Мосье де Гримм, представитель великого века просвещения, стоя у могилы, вершил суд над покойным и над самим собой. Среди тех, кто хоронил Жан-Жака, он, пожалуй, был единственным, кто мог справедливо взвесить и огромные заслуги покойного, и сотворенное им чудовищное зло. Они – он и остальные истинные философы, последователи Разума, – всячески поддерживали Жан-Жака и не скупились на дружеские советы. В конце концов не кто иной, как Дидро, подал ему знаменитую идею об обоюдоостром влиянии цивилизации – идею, сделавшую Жан-Жака знаменитым. Они правильно наставляли его. Они стремились ввести в русло все анархическое и необузданное, что было в нем. Но он принадлежал к числу тех пациентов, которые оплевывают врача, когда тот прописывает горькое лекарство. И вот теперь Жан-Жака постигла нехорошая, грязная, насильственная смерть. Быть может, к ней причастны и обе эти вульгарные особы, к чьей бессмысленной трескотне Жан-Жак всю жизнь прислушивался больше, чем к разумным советам первых умов Франции. Дидро и он, Гримм, предупреждали Жан-Жака, предсказывали ему, что эти женщины погубят его. Так оно и случилось: нелепая смерть логически завершила нелепую жизнь. Но какое все же слабое утешение сказать себе, что ты прав! Мосье де Гримм предпочел бы тысячу раз оказаться неправым. Стоя у открытой могилы, он мысленно уже слагал фразы некролога, который собирался написать. Это будет чудесная поминальная песнь, страницы неувядаемой прозы. Вот следует ли в прощальном слове намекнуть на загадочность кончины усопшего мечтателя?
Гроб начали опускать в могилу. Музыка умолкла, молчание стояло вокруг. Слышался лишь плеск воды, крик вспугнутых птиц, шелест листьев под легким ветром – одни лишь голоса природы.

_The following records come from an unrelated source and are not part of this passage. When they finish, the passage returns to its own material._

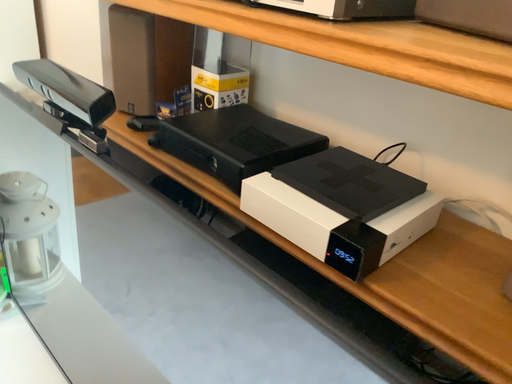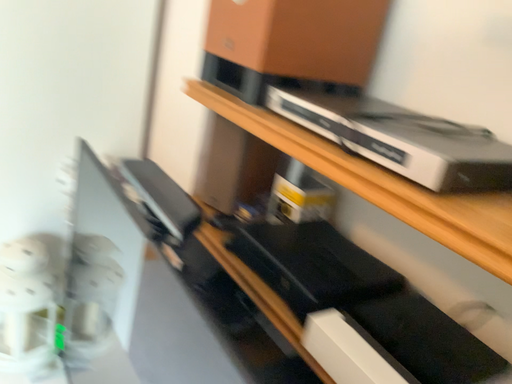
Question: Which way did the camera rotate in the video?

Choices:
 (A) rotated right
 (B) rotated left

Answer: (B)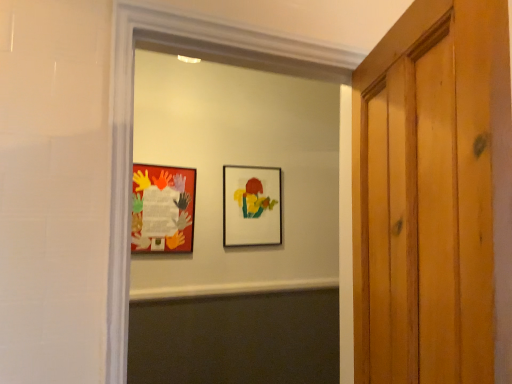
Question: Considering the positions of matte paper collage at left, which appears as the 1th picture frame when viewed from the front, and matte plastic picture frame at center, the 1th picture frame in the back-to-front sequence, in the image, is matte paper collage at left, which appears as the 1th picture frame when viewed from the front, wider or thinner than matte plastic picture frame at center, the 1th picture frame in the back-to-front sequence,?

Choices:
 (A) thin
 (B) wide

Answer: (A)

Question: From a real-world perspective, is matte paper collage at left, which is counted as the first picture frame, starting from the left, positioned above or below matte plastic picture frame at center, the 1th picture frame in the back-to-front sequence?

Choices:
 (A) above
 (B) below

Answer: (B)

Question: Considering the real-world distances, which object is farthest from the matte plastic picture frame at center, which is the first picture frame in right-to-left order?

Choices:
 (A) matte paper collage at center
 (B) matte paper collage at left, marked as the second picture frame in a back-to-front arrangement

Answer: (B)

Question: Which object is positioned farthest from the matte paper collage at left, the 2th picture frame when ordered from right to left?

Choices:
 (A) matte plastic picture frame at center, which is the first picture frame in right-to-left order
 (B) matte paper collage at center

Answer: (A)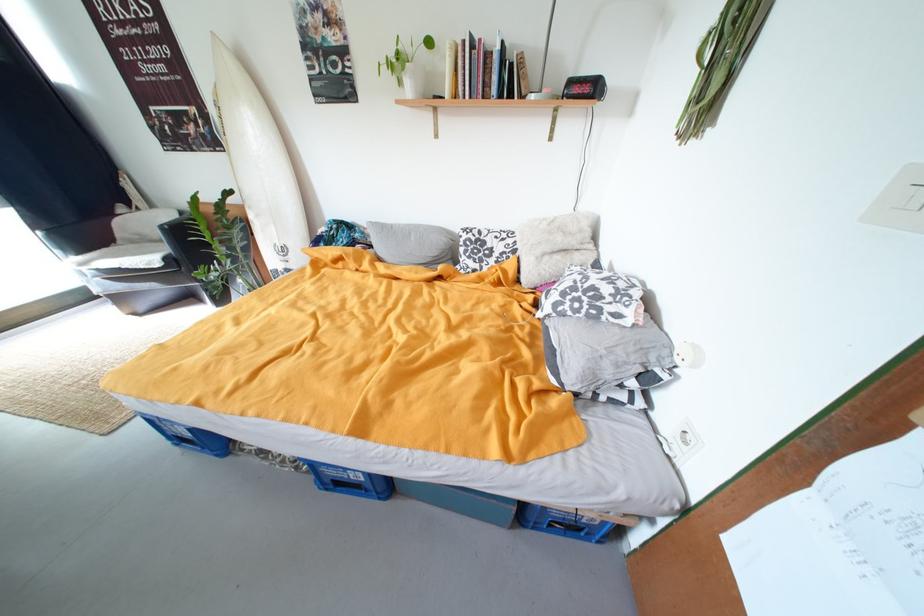
The image size is (924, 616). What do you see at coordinates (684, 440) in the screenshot?
I see `a power outlet socket` at bounding box center [684, 440].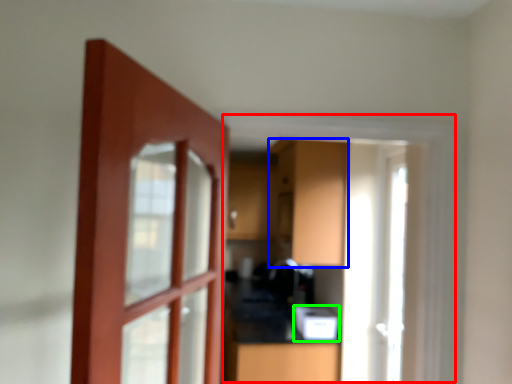
Question: Estimate the real-world distances between objects in this image. Which object is closer to window frame (highlighted by a red box), cabinetry (highlighted by a blue box) or appliance (highlighted by a green box)?

Choices:
 (A) cabinetry
 (B) appliance

Answer: (A)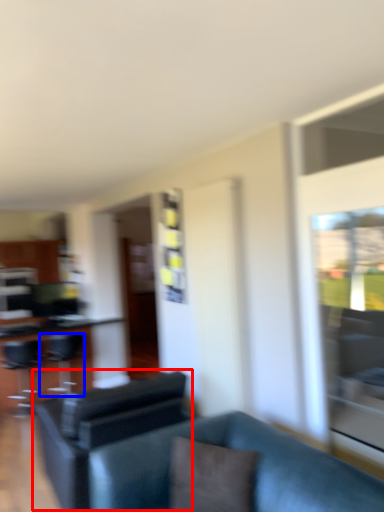
Question: Which point is closer to the camera, swivel chair (highlighted by a red box) or swivel chair (highlighted by a blue box)?

Choices:
 (A) swivel chair
 (B) swivel chair

Answer: (A)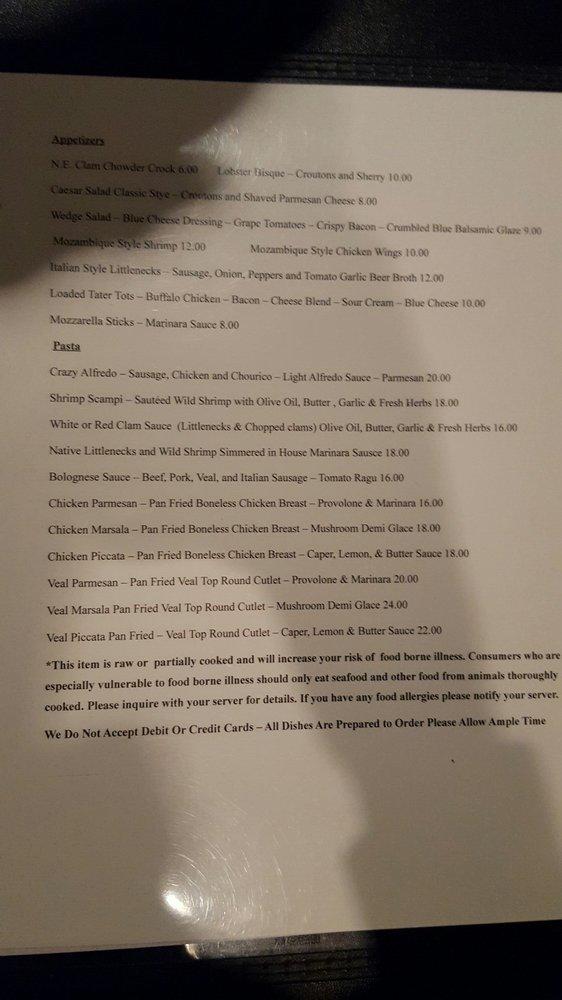
Where is `restaurant menu`? restaurant menu is located at coordinates (238, 445), (238, 853).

Вдруг что-то резко нарушило тишину. Это Тереза всхлипнула, вскрикнула, залилась глупым детским плачем.
Бережно опустили гроб в могилу. Фернан помогал. Он хоронит человека, который удостоил его своей дружбой, хоронит великого, величайшего из современников, а он, Фернан, не ценил дружбы этого величайшего из живущих, он называл его чудаком. Да он сам чудак. Ярко всплыло воспоминание о ребячливой мягкости Жан-Жака, о том, как Жан-Жак будил лесное эхо, как он помогал устраивать спектакль кукольного театра. Фернану вдруг почудилось, что он укладывает в ящик куклу и вот-вот захлопнется крышка. Но это же не марионетка, а Жан-Жак. До этой минуты Фернан вел себя мужественно и сдержанно, но больше он не в силах был владеть собой. Хотя он знал, что все на него смотрят – отец, Жильберта, его друг Мартин и многие деревенские парни, – он громко зарыдал, светлые слезы катились по его лицу. Да, Жильберта смотрела на него, от ее чуть заметной улыбки давно не осталось и следа, Жильберта плакала.